● Passage shown:

11.4 Reverse Mode: Backpropagation
Build a computation graph (DAG) during the forward pass, then propagate adjoints backward.
For $f: \mathbb{R}^n \to \mathbb{R}$ (scalar output):
- Forward: compute $f(x)$ and store intermediate values
- Backward: propagate $\bar{v}_i = \partial f / \partial v_i$ from output to inputs
$$\bar{v}_i = \sum_{j \in \text{children}(i)} \bar{v}_j \frac{\partial v_j}{\partial v_i}$$
One reverse pass gives the full gradient $\nabla f \in \mathbb{R}^n$ — cost is $O(1) \times$ the forward pass, regardless of $n$.
11.5 When to Use Which
| Scenario |
Best Mode |
Why |
| $f: \mathbb{R}^n \to \mathbb{R}$ (loss function) |
Reverse |
1 pass for full gradient |
| $f: \mathbb{R}^3 \to \mathbb{R}^{1000}$ (cost function, few params) |
Forward |
$n=3$ passes total |
| Jacobian of $f: \mathbb{R}^n \to \mathbb{R}^m$ |
Forward if $n < m$, Reverse if $m < n$ |
Minimize passes |
| Ceres cost function |
Forward (Jet) |
Built-in, per-residual |
| Training neural nets |
Reverse (backprop) |
Scalar loss, many params |
11.6 JAX: Composable AD
JAX provides both modes:
jax.grad(f)(x) # Reverse mode gradient
jax.jacfwd(f)(x) # Forward mode Jacobian
jax.jacrev(f)(x) # Reverse mode Jacobian
jax.hessian(f)(x) # Hessian via nested AD
JAX transformations compose: grad(grad(f)) gives $f''$, vmap(grad(f)) batches gradient computation.
Implementation (60 min)
Exercise 1: Dual Number Class
# See: code/week02/automatic_differentiation.py
Implement a DualNumber class supporting +, *, sin, cos, exp, pow. Verify $f'(x) = \cos(x)$ for $f(x) = \sin(x)$.
Exercise 2: Forward-Mode AD Engine
Build a mini forward-mode AD that computes the gradient of arbitrary compositions.
Exercise 3: Reverse-Mode Computation Graph
Implement a simple reverse-mode AD with a computation graph and backward pass.
Exercise 4: JAX Gradients and Hessians
Use JAX's grad, jacfwd, jacrev, hessian on optimization-relevant functions (Rosenbrock, quadratic forms). Compare forward vs reverse Jacobian computation time for different input/output dimensions.
Practice (45 min)
- Evaluate $f(x) = x^3 + 2x$ at $x = 3$ using dual numbers. Show the full calculation.
- For $f(x,y) = xy + \sin(x)$, how many forward-mode passes to get $\nabla f$? How many reverse-mode passes?
- Why is Ceres forward-mode AD efficient? (Hint: typical cost function has 6-15 parameters.)
- Implement $\sqrt{x}$ for dual numbers. What is the derivative at $x=0$?
- If $f: \mathbb{R}^{1000} \to \mathbb{R}^{1000}$, what's the cost of the full Jacobian via forward vs reverse mode?
- JAX's
jit(grad(f)) compiles the gradient computation. Why is compilation important for repeated evaluations?
- Can AD handle
if statements? What about while loops? What limitations exist?

● Listing:
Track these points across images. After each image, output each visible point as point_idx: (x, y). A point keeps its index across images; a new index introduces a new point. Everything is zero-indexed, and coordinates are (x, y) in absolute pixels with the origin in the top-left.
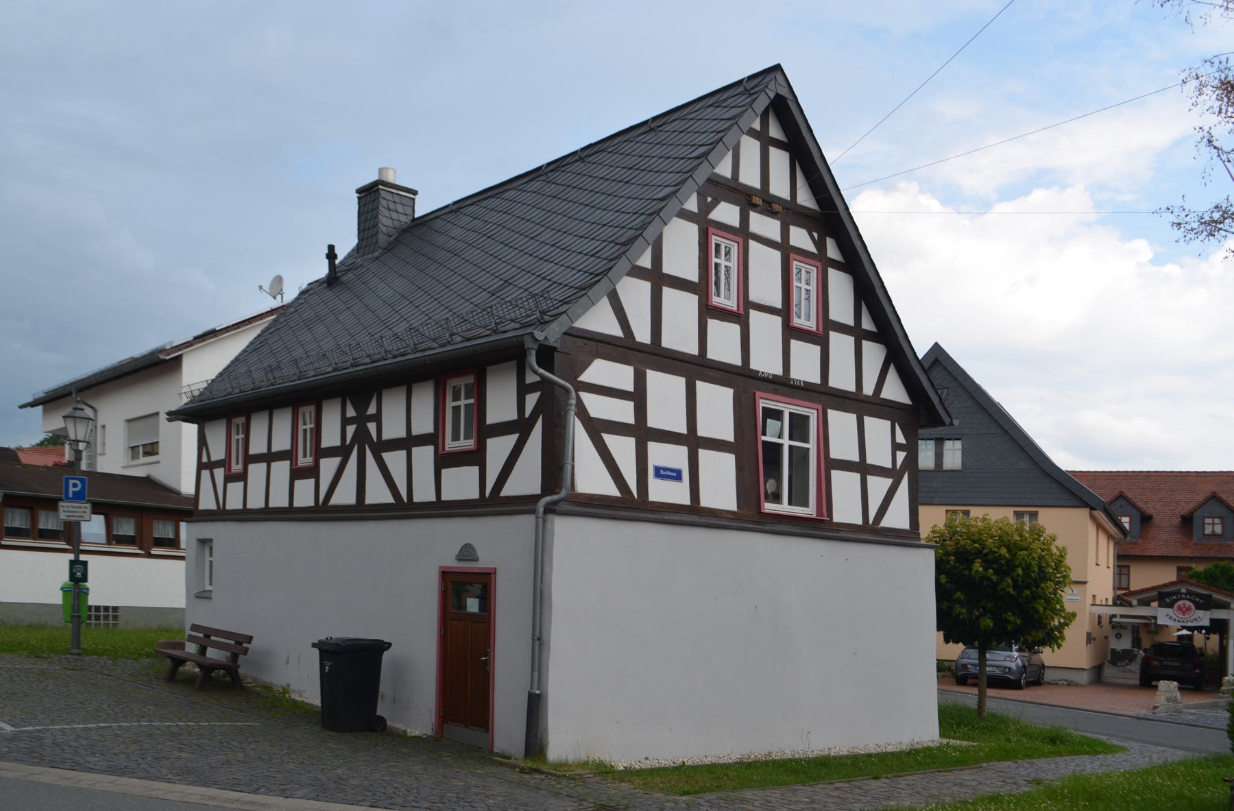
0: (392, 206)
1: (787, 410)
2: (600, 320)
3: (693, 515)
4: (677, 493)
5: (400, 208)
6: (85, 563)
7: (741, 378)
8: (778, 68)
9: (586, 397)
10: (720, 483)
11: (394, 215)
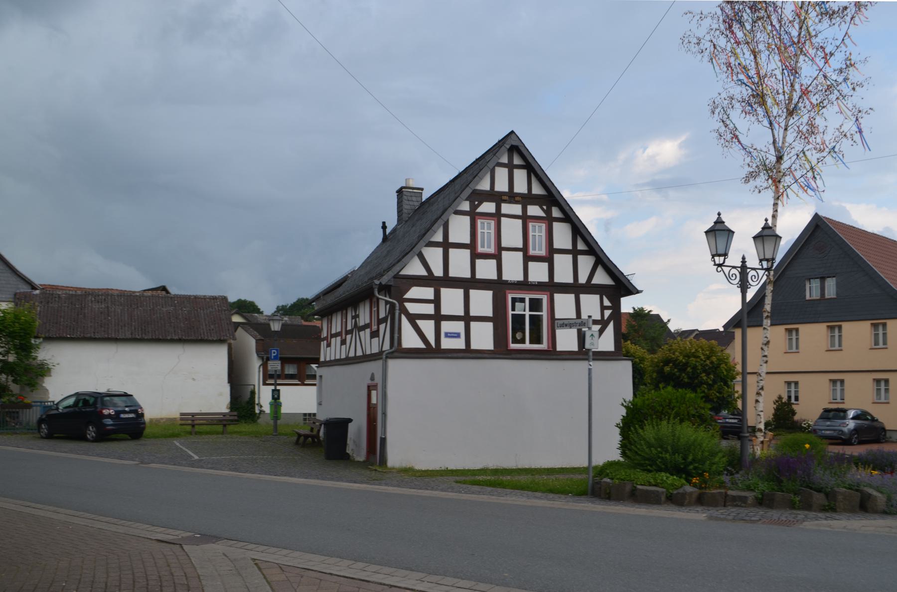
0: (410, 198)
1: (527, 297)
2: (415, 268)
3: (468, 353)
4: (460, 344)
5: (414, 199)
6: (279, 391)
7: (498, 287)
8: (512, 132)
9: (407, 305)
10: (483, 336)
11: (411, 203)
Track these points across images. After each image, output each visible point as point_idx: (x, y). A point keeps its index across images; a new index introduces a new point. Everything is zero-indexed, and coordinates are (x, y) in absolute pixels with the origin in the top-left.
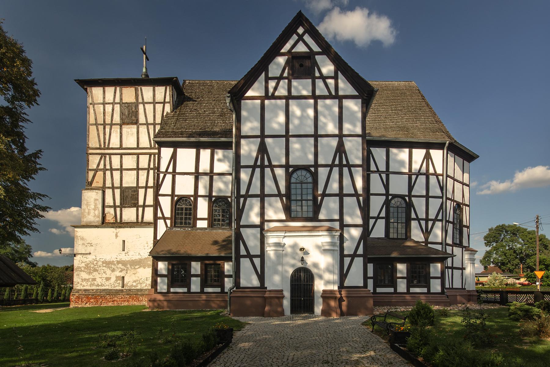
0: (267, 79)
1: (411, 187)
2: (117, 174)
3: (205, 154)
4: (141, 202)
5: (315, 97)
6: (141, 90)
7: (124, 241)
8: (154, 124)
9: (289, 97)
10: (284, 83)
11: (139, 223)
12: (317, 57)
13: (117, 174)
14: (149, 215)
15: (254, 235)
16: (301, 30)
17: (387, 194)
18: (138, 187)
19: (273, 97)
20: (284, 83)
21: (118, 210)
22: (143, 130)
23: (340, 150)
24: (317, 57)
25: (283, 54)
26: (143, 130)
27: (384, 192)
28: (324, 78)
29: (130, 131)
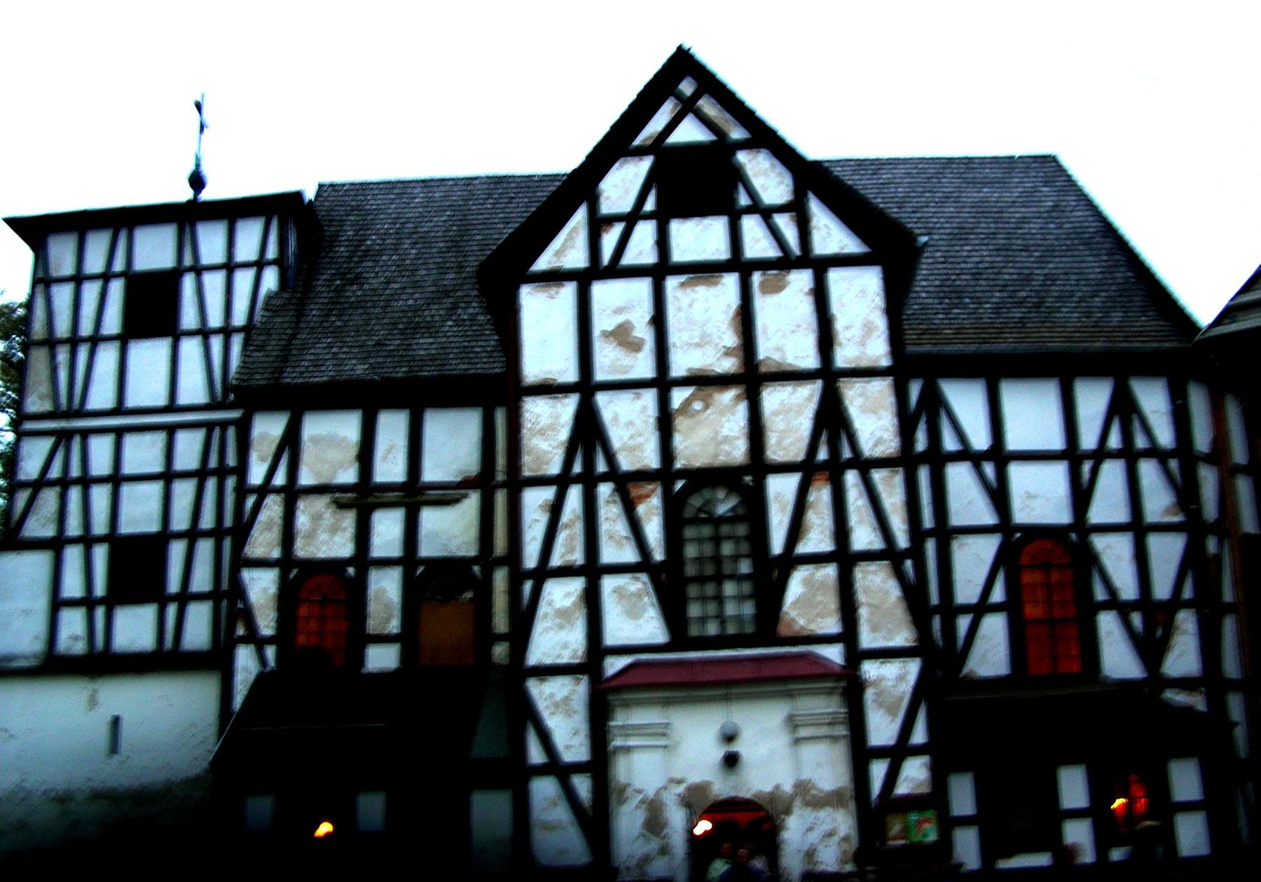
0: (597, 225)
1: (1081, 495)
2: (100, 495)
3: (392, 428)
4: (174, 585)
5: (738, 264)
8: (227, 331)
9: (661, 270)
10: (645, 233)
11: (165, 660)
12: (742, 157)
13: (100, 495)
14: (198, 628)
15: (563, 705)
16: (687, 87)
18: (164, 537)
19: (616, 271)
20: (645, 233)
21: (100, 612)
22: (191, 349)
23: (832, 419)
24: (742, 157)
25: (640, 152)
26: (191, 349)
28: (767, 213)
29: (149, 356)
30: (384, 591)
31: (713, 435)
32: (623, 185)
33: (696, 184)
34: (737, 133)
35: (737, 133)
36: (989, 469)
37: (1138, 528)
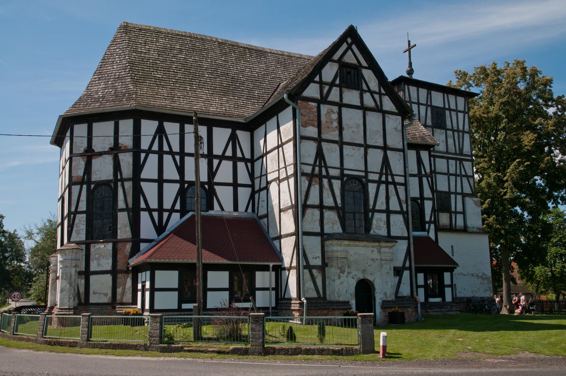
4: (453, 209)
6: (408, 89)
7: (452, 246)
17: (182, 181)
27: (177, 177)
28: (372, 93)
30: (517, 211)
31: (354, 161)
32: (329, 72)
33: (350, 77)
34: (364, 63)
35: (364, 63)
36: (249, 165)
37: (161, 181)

● What to work on:
1/ According to the automatic differentiation notes, which mode is best for a Ceres cost function?
2/ Reproduce the automatic differentiation notes from "Exercise 1: Dual" to "the full calculation.", renaming "Rosenbrock" to "Himmelblau".

● The results:
1/ Forward mode (Jet)

2/
Exercise 1: Dual Number Class
# See: code/week02/automatic_differentiation.py
Implement a DualNumber class supporting +, *, sin, cos, exp, pow. Verify $f'(x) = \cos(x)$ for $f(x) = \sin(x)$.
Exercise 2: Forward-Mode AD Engine
Build a mini forward-mode AD that computes the gradient of arbitrary compositions.
Exercise 3: Reverse-Mode Computation Graph
Implement a simple reverse-mode AD with a computation graph and backward pass.
Exercise 4: JAX Gradients and Hessians
Use JAX's grad, jacfwd, jacrev, hessian on optimization-relevant functions (Himmelblau, quadratic forms). Compare forward vs reverse Jacobian computation time for different input/output dimensions.
Practice (45 min)
- Evaluate $f(x) = x^3 + 2x$ at $x = 3$ using dual numbers. Show the full calculation.